Notes on the Synthesis of Form
- Softcover edition
- Author: Christopher Alexander
- Language: English
- Subject: Architecture
- Genre: Nonfiction
- Publisher: Harvard University Press
- Publication date: 1964
- Publication place: United States
- Media type: Print
- Pages: 216
- ISBN: 0-674-62751-2
- OCLC: 16190773
- Dewey Decimal: 745.4
- LC Class: NK1505

= Notes on the Synthesis of Form =

1964 book by Christopher Alexander

Notes on the Synthesis of Form is a book by Christopher Alexander about the process of design.

==Design==
Alexander defines design as "the process of inventing things which display new physical order, organization, form, in response to function...".

Even though his focus was formed in architectural design and civil engineering, the core ideas underlying his approach can be applied to many other fields.

Alexander's analysis of the village of Bavra, in Gujarat, India formed the major case study in the dissertation and the book.

==Influence==
By the time it was published, the book was considered "one of the most important contemporary books about the art of design, what it is, and how to go about it."

The book influenced a number of leading software writers, including Larry Constantine, Ed Yourdon, Alan Cooper, and Tom DeMarco.

==Alexander's later work==
For some reasons – perhaps related to the mathematical difficulties he faced or to the paradigm shift taking place in the design methods movement through the 1960s and 1970s, or argument by the German designer Horst Rittel that design deals with 'wicked problems' that do not have well defined boundaries or rationales, and cannot be solved with rigid methodology advocated in Notes – Alexander did not continue to develop the formal parts of his approach, which, by that time, showed promise.

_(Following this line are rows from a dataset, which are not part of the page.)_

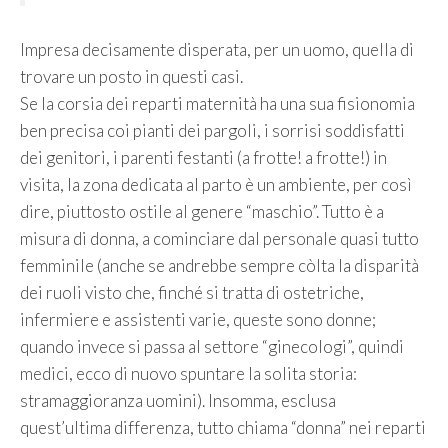
Impresa decisamente disperata, per un uomo, quella di
trovare un posto in questi casi.
Se la corsia dei reparti maternità ha una sua fisionomia
ben precisa coi pianti dei pargoli, i sorrisi soddisfatti
dei genitori, i parenti festanti (a frotte! a frotte!) in
visita, la zona dedicata al parto è un ambiente, per così
dire, piuttosto ostile al genere “maschio”. Tutto è a
misura di donna, a cominciare dal personale quasi tutto
femminile (anche se andrebbe sempre còlta la disparità
dei ruoli visto che, finché si tratta di ostetriche,
infermiere e assistenti varie, queste sono donne;
quando invece si passa al settore “ginecologi”, quindi
medici, ecco di nuovo spuntare la solita storia:
stramaggioranza uomini). Insomma, esclusa
quest’ultima differenza, tutto chiama “donna” nei reparti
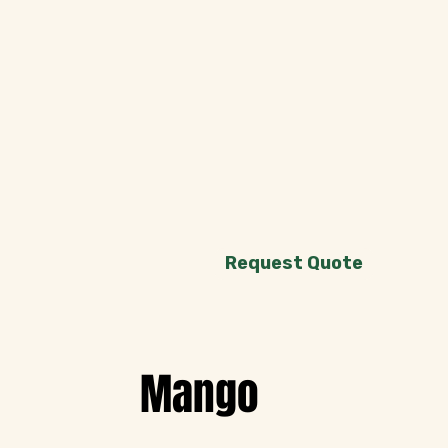
Request Quote
Mango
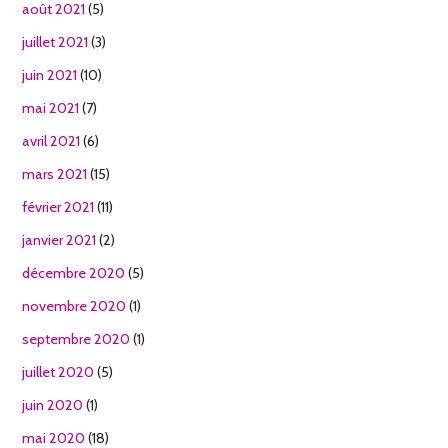
août 2021
(5)
juillet 2021
(3)
juin 2021
(10)
mai 2021
(7)
avril 2021
(6)
mars 2021
(15)
février 2021
(11)
janvier 2021
(2)
décembre 2020
(5)
novembre 2020
(1)
septembre 2020
(1)
juillet 2020
(5)
juin 2020
(1)
mai 2020
(18)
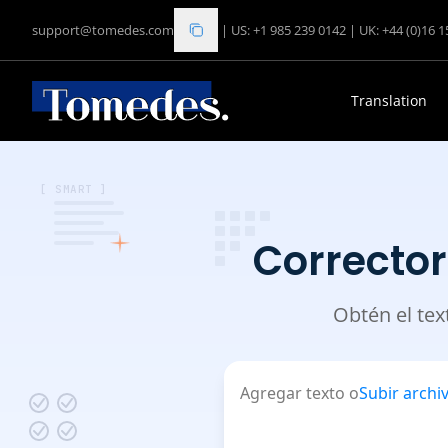
support@tomedes.com
|
US: +1 985 239 0142
|
UK: +44 (0)16 
Translation
[ SMART ]
Corrector
Obtén el tex
Agregar texto o
Subir archi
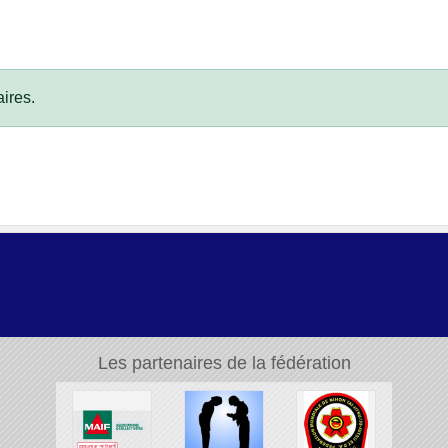
ires.
Les partenaires de la fédération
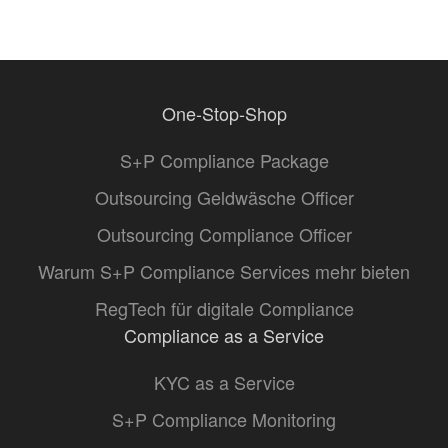
One-Stop-Shop
S+P Compliance Package
Outsourcing Geldwäsche Officer
Outsourcing Compliance Officer
Warum S+P Compliance Services mehr bieten
RegTech für digitale Compliance
Compliance as a Service
KYC as a Service
S+P Compliance Monitoring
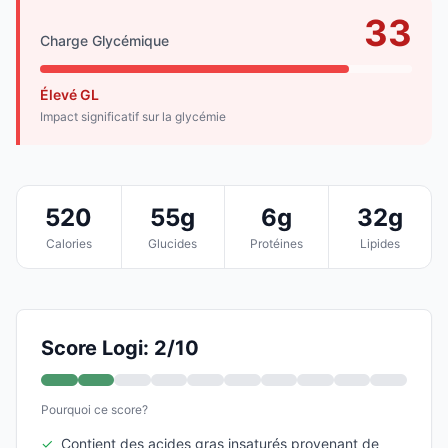
33
Charge Glycémique
Élevé GL
Impact significatif sur la glycémie
520
55g
6g
32g
Calories
Glucides
Protéines
Lipides
Score Logi: 2/10
Pourquoi ce score?
✓
Contient des acides gras insaturés provenant de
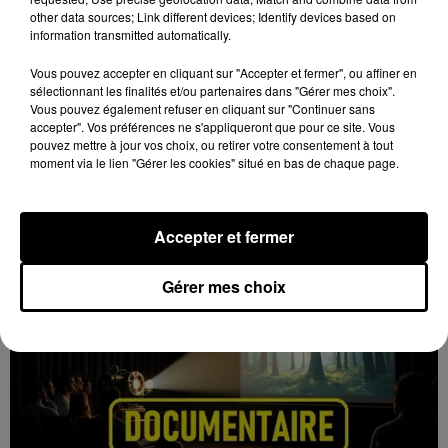
other data sources; Link different devices; Identify devices based on
information transmitted automatically.
Vous pouvez accepter en cliquant sur "Accepter et fermer", ou affiner en
7 août 2026
sélectionnant les finalités et/ou partenaires dans "Gérer mes choix".
RAMBOUILLET (78) - CHŒURS D’OPÉRAS
Vous pouvez également refuser en cliquant sur "Continuer sans
ET OPÉRETTES
accepter". Vos préférences ne s'appliqueront que pour ce site. Vous
pouvez mettre à jour vos choix, ou retirer votre consentement à tout
Dimanche 15 novembre à 16h30 à la salle Patenôtre
moment via le lien "Gérer les cookies" situé en bas de chaque page.
de Rambouillet (Yvelines) : Chœurs d’opéras et
opérettes.
Accepter et fermer
Gérer mes choix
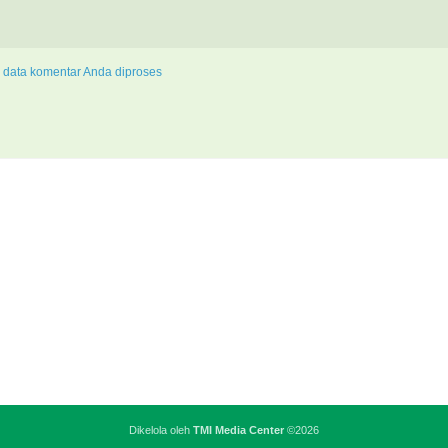
 data komentar Anda diproses
Dikelola oleh
TMI Media Center
©2026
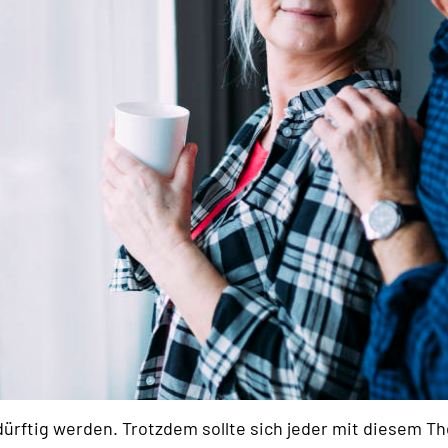
rftig werden. Trotzdem sollte sich jeder mit diesem T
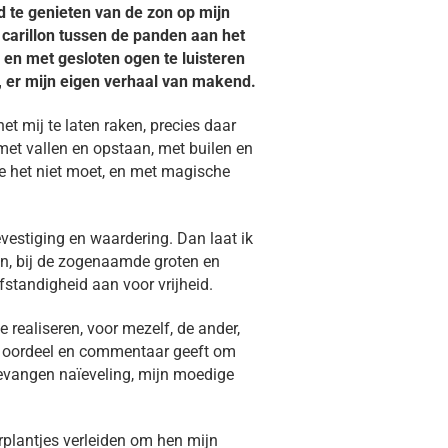
jd te genieten van de zon op mijn
t carillon tussen de panden aan het
 en met gesloten ogen te luisteren
 er mijn eigen verhaal van makend.
et mij te laten raken, precies daar
 met vallen en opstaan, met builen en
oe het niet moet, en met magische
evestiging en waardering. Dan laat ik
ren, bij de zogenaamde groten en
fstandigheid aan voor vrijheid.
e realiseren, voor mezelf, de ander,
een oordeel en commentaar geeft om
onbevangen naïeveling, mijn moedige
erplantjes verleiden om hen mijn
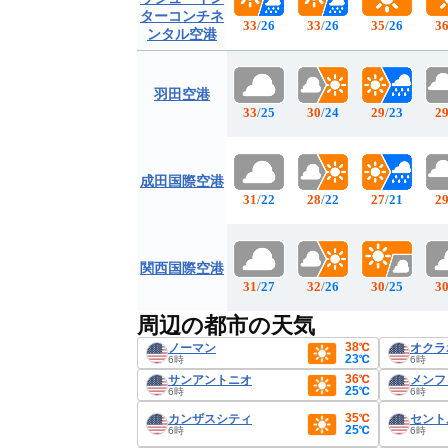
ターコンチネ
33
/
26
33
/
26
35
/
26
3
ンタル空港
羽田空港
33
/
25
30
/
24
29
/
23
2
成田国際空港
31
/
22
28
/
22
27
/
21
2
関西国際空港
31
/
27
32
/
26
30
/
25
3
周辺の都市の天気
38℃
ノーマン
オクラ
23℃
6時
6時
36℃
サンアントニオ
メンフ
25℃
6時
6時
35℃
カンザスシティ
セント
25℃
6時
6時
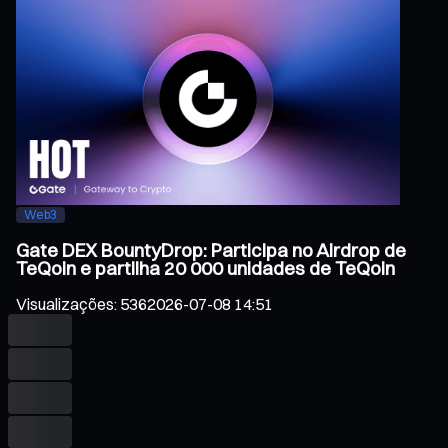
Web3
Gate DEX BountyDrop: Participa no Airdrop de
TeQoin e partilha 20 000 unidades de TeQoin
Visualizações
:
536
2026-07-08 14:51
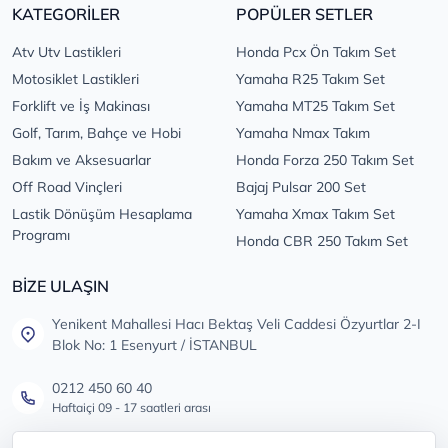
KATEGORİLER
POPÜLER SETLER
Atv Utv Lastikleri
Honda Pcx Ön Takım Set
Motosiklet Lastikleri
Yamaha R25 Takım Set
Forklift ve İş Makinası
Yamaha MT25 Takım Set
Golf, Tarım, Bahçe ve Hobi
Yamaha Nmax Takım
Bakım ve Aksesuarlar
Honda Forza 250 Takım Set
Off Road Vinçleri
Bajaj Pulsar 200 Set
Lastik Dönüşüm Hesaplama
Yamaha Xmax Takım Set
Programı
Honda CBR 250 Takım Set
BİZE ULAŞIN
Yenikent Mahallesi Hacı Bektaş Veli Caddesi Özyurtlar 2-I
Blok No: 1 Esenyurt / İSTANBUL
0212 450 60 40
Haftaiçi 09 - 17 saatleri arası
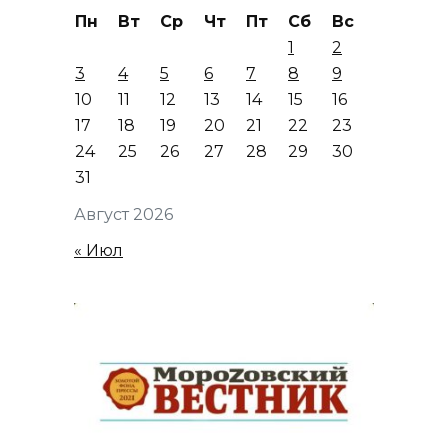
Пн
Вт
Ср
Чт
Пт
Сб
Вс
1
2
3
4
5
6
7
8
9
10
11
12
13
14
15
16
17
18
19
20
21
22
23
24
25
26
27
28
29
30
31
Август 2026
« Июл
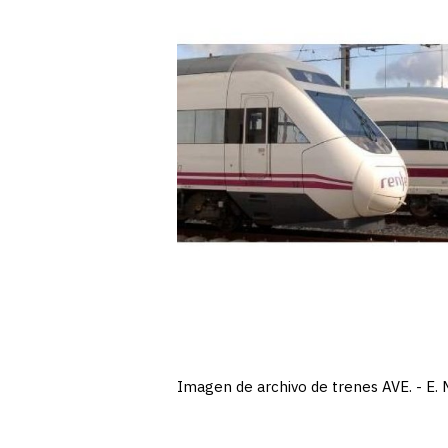
Imagen de archivo de trenes AVE. - E. 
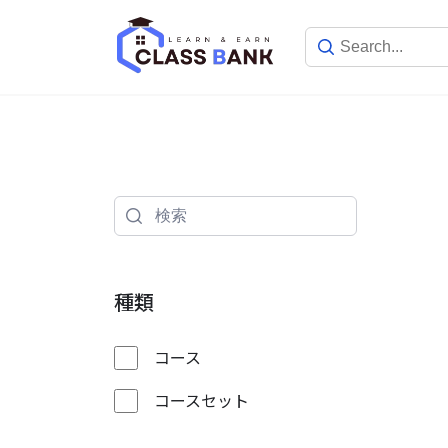
Skip
to
content
種類
コース
コースセット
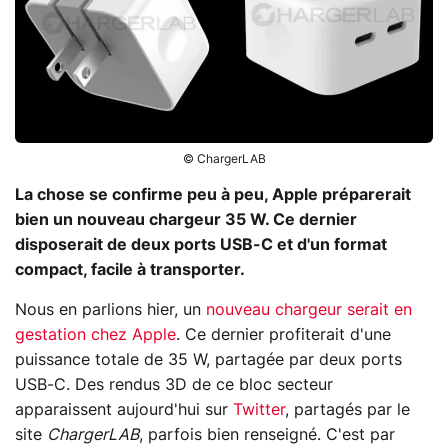
© ChargerLAB
La chose se confirme peu à peu, Apple préparerait
bien un nouveau chargeur 35 W. Ce dernier
disposerait de deux ports USB-C et d'un format
compact, facile à transporter.
Nous en parlions hier, un
nouveau chargeur serait en
gestation chez Apple
. Ce dernier profiterait d'une
puissance totale de 35 W, partagée par deux ports
USB-C. Des rendus 3D de ce bloc secteur
apparaissent aujourd'hui sur
Twitter
, partagés par le
site
ChargerLAB
, parfois bien renseigné. C'est par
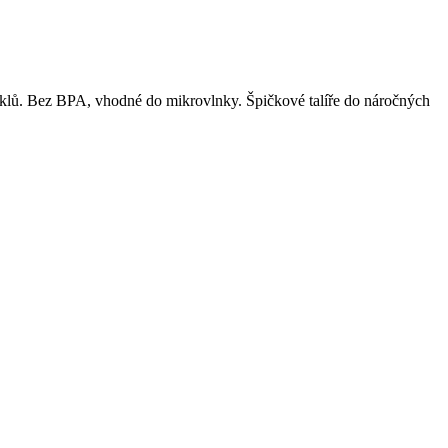
yklů. Bez BPA, vhodné do mikrovlnky. Špičkové talíře do náročných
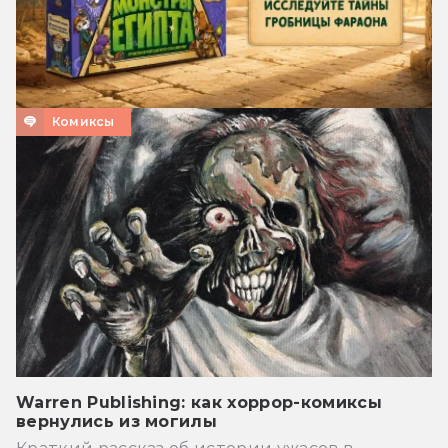
Комиксы
Warren Publishing: как хоррор-комиксы
вернулись из могилы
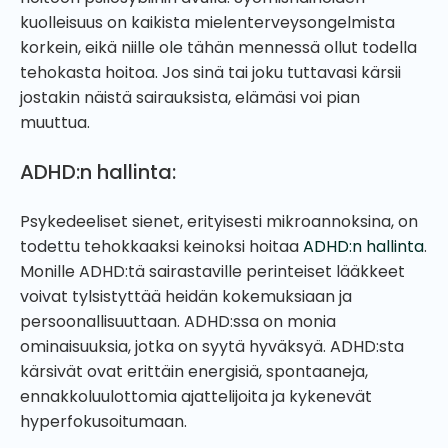
kuolleisuus on kaikista mielenterveysongelmista
korkein, eikä niille ole tähän mennessä ollut todella
tehokasta hoitoa. Jos sinä tai joku tuttavasi kärsii
jostakin näistä sairauksista, elämäsi voi pian
muuttua.
ADHD:n hallinta:
Psykedeeliset sienet, erityisesti mikroannoksina, on
todettu tehokkaaksi keinoksi hoitaa
ADHD:n hallinta
.
Monille ADHD:tä sairastaville perinteiset lääkkeet
voivat tylsistyttää heidän kokemuksiaan ja
persoonallisuuttaan. ADHD:ssa on monia
ominaisuuksia, jotka on syytä hyväksyä. ADHD:sta
kärsivät ovat erittäin energisiä, spontaaneja,
ennakkoluulottomia ajattelijoita ja kykenevät
hyperfokusoitumaan.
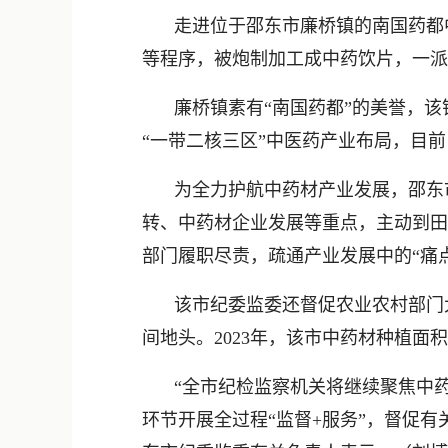
走进位于邵东市廉桥镇的南国药都
等程序，被炮制加工成中药饮片，一派
廉桥镇素有“南国药都”的美誉，
“一带二核三区”中医药产业布局，目前
为全力护航中药材产业发展，邵东
转、中药材企业发展等重点，主动到田
部门履职尽责，疏通产业发展中的“痛点
该市纪委监委还督促农业农村部门
间地头。2023年，该市中药材种植面积
“全市纪检监察机关将继续聚焦中
环节开展全过程“监督+服务”，督促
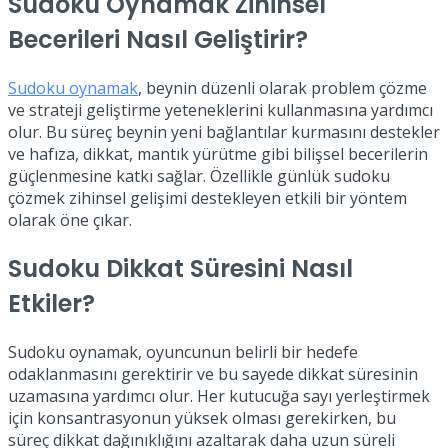
Sudoku Oynamak Zihinsel
Becerileri Nasıl Geliştirir?
Sudoku oynamak
, beynin düzenli olarak problem çözme
ve strateji geliştirme yeteneklerini kullanmasına yardımcı
olur. Bu süreç beynin yeni bağlantılar kurmasını destekler
ve hafıza, dikkat, mantık yürütme gibi bilişsel becerilerin
güçlenmesine katkı sağlar. Özellikle günlük sudoku
çözmek zihinsel gelişimi destekleyen etkili bir yöntem
olarak öne çıkar.
Sudoku Dikkat Süresini Nasıl
Etkiler?
Sudoku oynamak, oyuncunun belirli bir hedefe
odaklanmasını gerektirir ve bu sayede dikkat süresinin
uzamasına yardımcı olur. Her kutucuğa sayı yerleştirmek
için konsantrasyonun yüksek olması gerekirken, bu
süreç dikkat dağınıklığını azaltarak daha uzun süreli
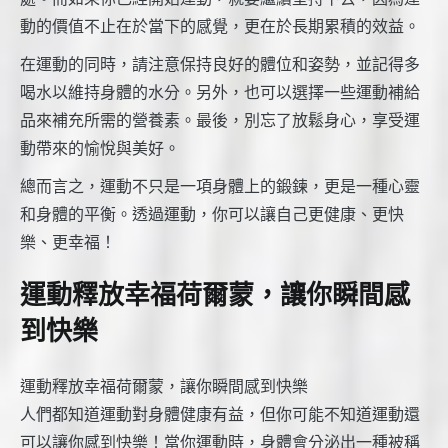
動的價值不止在於當下的感覺，更在於長期累積的效益。
在運動的同時，請注意保持良好的體位和姿勢，並記得多
喝水以維持身體的水分。另外，也可以選擇一些運動補給
品來補充所需的營養素。最後，別忘了放鬆身心，享受運
動帶來的愉悅與美好。
總而言之，運動不只是一項身體上的鍛鍊，更是一種心靈
和身體的平衡。透過運動，你可以讓自己更健康、更快
樂、更幸福！
運動釋放幸福荷爾蒙，讓你瞬間感
到快樂
運動釋放幸福荷爾蒙，讓你瞬間感到快樂
人們都知道運動對身體健康有益，但你可能不知道運動還
可以讓你感到快樂！當你運動時，身體會分泌出一種被稱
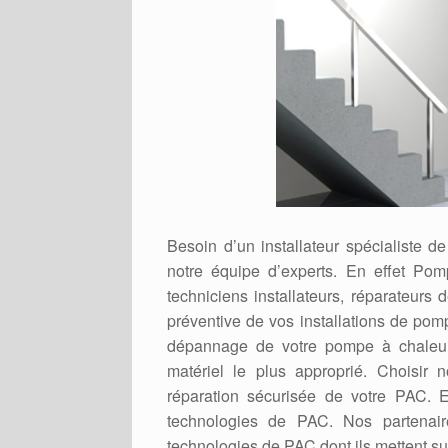
Besoin d’un installateur spécialiste 
notre équipe d’experts. En effet Po
techniciens installateurs, réparateur
préventive de vos installations de pomp
dépannage de votre pompe à chaleur
matériel le plus approprié. Choisir n
réparation sécurisée de votre PAC. E
technologies de PAC. Nos partenaire
technologies de PAC dont ils mettent su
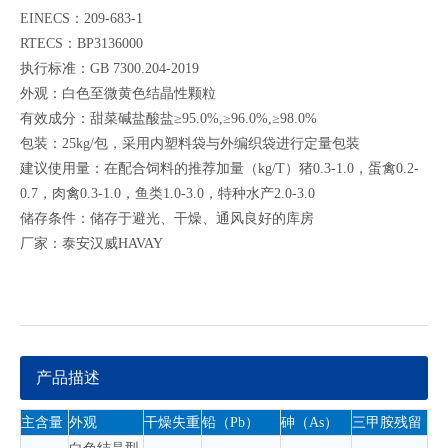
EINECS：209-683-1
RTECS：BP3136000
执行标准：GB 7300.204-2019
外观：白色至微黄色结晶性颗粒
有效成分：甜菜碱盐酸盐≥95.0%,≥96.0%,≥98.0%
包装：25kg/包，采用内塑料袋与外编织袋进行定量包装
建议使用量：在配合饲料的推荐加量（kg/T）猪0.3-1.0，蛋禽0.2-
0.7，肉禽0.3-1.0，鱼类1.0-3.0，特种水产2.0-3.0
储存条件：储存于避光、干燥、通风良好的库房
厂家：泰安汉威HAVAY
产品描述
主含量
外观
干燥失重
铅（Pb）
砷（As）
三甲胺残留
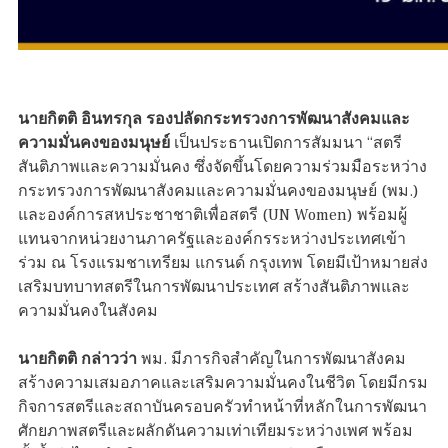
นายกิตติ อินทรกุล รองปลัดกระทรวงการพัฒนาสังคมและ
ความมั่นคงของมนุษย์
เป็นประธานเปิดการสัมมนา “สตรี
สันติภาพและความมั่นคง ซึ่งจัดขึ้นโดยความร่วมมือระหว่าง
กระทรวงการพัฒนาสังคมและความมั่นคงของมนุษย์ (พม.)
และองค์การสหประชาชาติเพื่อสตรี (UN Women) พร้อมผู้
แทนจากหน่วยงานภาครัฐและองค์กรระหว่างประเทศเข้า
ร่วม ณ โรงแรมชาเทรียม แกรนด์ กรุงเทพ โดยมีเป้าหมายส่ง
เสริมบทบาทสตรีในการพัฒนาประเทศ สร้างสันติภาพและ
ความมั่นคงในสังคม
นายกิตติ กล่าวว่า
พม. มีภารกิจสำคัญในการพัฒนาสังคม
สร้างความเสมอภาคและเสริมความมั่นคงในชีวิต โดยมีกรม
กิจการสตรีและสถาบันครอบครัวทำหน้าที่หลักในการพัฒนา
ศักยภาพสตรีและผลักดันความเท่าเทียมระหว่างเพศ พร้อม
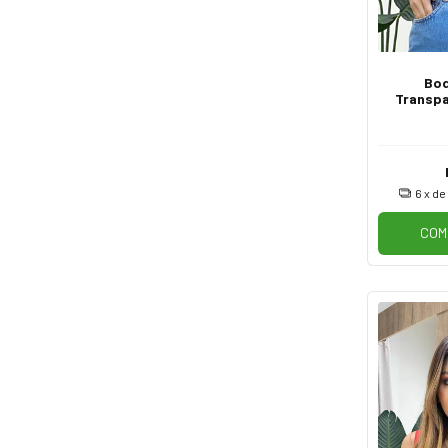
Bod
Transpa
sem
6
x d
COM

Instead, he chose, temporarily, to work on patterns (A Pattern Language) together with other well-known architects (Sara Ishikawa and Murray Silverstein). These patterns are visible or material manifestations of the driving forces underlying the synthesis of form. For an example, consider the following excerpt from the part one of the book (page 15):

The ultimate object of design is form. The reason that iron filings placed in a magnetic field exhibit a pattern – have form – is that the field they are in is not homogeneous...

Nevertheless, what matters here is not only the form itself but the forces induced by the magnetic field. The fact that the magnetic field induces certain kind of form is relevant for some purposes; however, there are many practical applications not related to form. The equations describing the magnetic field can be translated into many useful outputs, to which, the concept denoted here by term "pattern" is a corresponding material manifestation or articulation. In his most recent work, The Nature of Order, Alexander demonstrates that it is illogical to separate formal manifestations from the underlying processes or sequences which produce the form, as both are observable aspects of the same field, thereby resolving the apparent conflict between this work and his subsequent pattern research.